Peu auparavant, le Parlement avait réagi. Le Sénat a ainsi voté le 29 mai une résolution portée par Jean Bizet, sénateur de la Manche, département qui accueillera les Jeux équestres mondiaux 2014 avec le Calvados et l'Orne. Ce texte rappelle que "la réglementation européenne sur la sécurité alimentaire s'applique à tous les détenteurs de chevaux et que l'élevage de chevaux constitue une activité agricole, quelle que soit la destination de l'animal". Par une résolution du 21 juin s'appuyant sur un rapport du député des Yvelines Jacques Myard, l'Assemblée nationale, de son côté, "conteste la conception de la Commission selon laquelle les chevaux ne sont pas un produit agricole destiné, de manière générale et habituelle, à la consommation", et "souligne que le cheval est bien une production agricole, quelle que soit sa destination, et que la réglementation européenne sur la sécurité alimentaire s'applique, preuve que le cheval est couramment consommé".
Les deux chambres insistent plus particulièrement sur la finalité locale de l'économie du cheval pour demander l'application du principe de subsidiarité ouvrant la voie au maintien d'une TVA réduite. Le Sénat observe ainsi que "pour certaines activités, l'application de taux différents de TVA aux activités d'une filière économique n'entraîne pas une distorsion de concurrence significative entre les prestataires des différents Etats membres, rendant alors inutile une harmonisation des taux". Le rapport de Jacques Myard argue pour sa part que "le secteur équin est essentiel pour les personnes qui en vivent, parce qu'il est le cadre d'exercice de leur profession, mais ni sa taille ni son mode de fonctionnement n'en font un véritable enjeu de marché intérieur. C'est donc incontestablement du point de vue européen un contentieux de détail, mais il pose pour les professionnels concernés une question vitale, car il met en jeu leur survie économique. Peu d'entre eux semblent en effet en mesure de répercuter la TVA sur le client final, notamment les centres équestres".

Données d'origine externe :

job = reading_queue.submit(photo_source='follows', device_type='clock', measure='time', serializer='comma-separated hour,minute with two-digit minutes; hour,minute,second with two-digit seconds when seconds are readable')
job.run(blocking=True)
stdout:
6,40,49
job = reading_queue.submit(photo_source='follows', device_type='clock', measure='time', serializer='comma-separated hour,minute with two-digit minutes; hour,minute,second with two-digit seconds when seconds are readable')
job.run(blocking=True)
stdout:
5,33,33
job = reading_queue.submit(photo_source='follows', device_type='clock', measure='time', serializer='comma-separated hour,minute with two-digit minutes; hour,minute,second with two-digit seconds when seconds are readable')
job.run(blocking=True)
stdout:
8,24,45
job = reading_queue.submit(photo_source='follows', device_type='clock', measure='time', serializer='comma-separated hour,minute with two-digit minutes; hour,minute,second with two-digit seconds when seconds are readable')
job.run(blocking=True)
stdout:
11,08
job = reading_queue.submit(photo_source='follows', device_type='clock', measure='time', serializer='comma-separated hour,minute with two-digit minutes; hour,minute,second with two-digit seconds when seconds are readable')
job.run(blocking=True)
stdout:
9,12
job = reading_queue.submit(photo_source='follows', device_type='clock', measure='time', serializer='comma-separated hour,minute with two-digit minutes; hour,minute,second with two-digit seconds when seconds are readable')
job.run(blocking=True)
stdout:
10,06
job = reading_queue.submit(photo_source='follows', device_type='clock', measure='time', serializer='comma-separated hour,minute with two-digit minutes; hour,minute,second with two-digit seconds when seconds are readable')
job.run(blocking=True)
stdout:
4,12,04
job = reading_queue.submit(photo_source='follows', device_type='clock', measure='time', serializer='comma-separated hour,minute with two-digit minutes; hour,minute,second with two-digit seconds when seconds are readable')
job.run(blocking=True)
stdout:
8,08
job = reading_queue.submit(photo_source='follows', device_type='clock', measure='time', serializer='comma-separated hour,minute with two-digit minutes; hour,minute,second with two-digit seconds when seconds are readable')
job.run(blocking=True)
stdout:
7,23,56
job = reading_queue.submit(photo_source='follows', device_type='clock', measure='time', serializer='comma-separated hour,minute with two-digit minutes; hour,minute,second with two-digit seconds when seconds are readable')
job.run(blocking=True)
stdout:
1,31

Premier employeur du secteur sportif
Les centres équestres constituent justement le cheval de bataille de François Bonneau, président de la région Centre, dont le territoire abrite le siège de la FFE, troisième fédération sportive de France derrière le football et le tennis avec 687.334 licenciés en 2010, dont 80% de femmes, un record. Pour l'élu, qui a publié le 29 août un communiqué, "dans un secteur où les marges sont faibles, [le passage d'une TVA de 5,5% à 19,6%] serait immédiatement répercuté sur les non-professionnels et les particuliers, notamment au sein des centres équestres. Que l'on ne s'y trompe pas, l'enjeu est considérable, tant est important le nombre de jeunes et de sportifs pratiquant l'équitation et de structures qui la font vivre". Pour lui, "le profit fiscal qui résulterait d'une telle augmentation serait d'ailleurs bien vite anéanti par la défaillance de petites entreprises et la suppression d'emplois". Si l'équitation est actuellement au premier rang des employeurs du secteur sportif, loin devant le football, avec 62.000 emplois pour 55.000 entreprises équestres recensées, le très faible taux d'emplois par structure révèle la fragilité du secteur. Et ce, d'autant que la loi de finances 2011 avait déjà diminué le soutien à la filière équine de 24% par rapport à l'exercice précédent.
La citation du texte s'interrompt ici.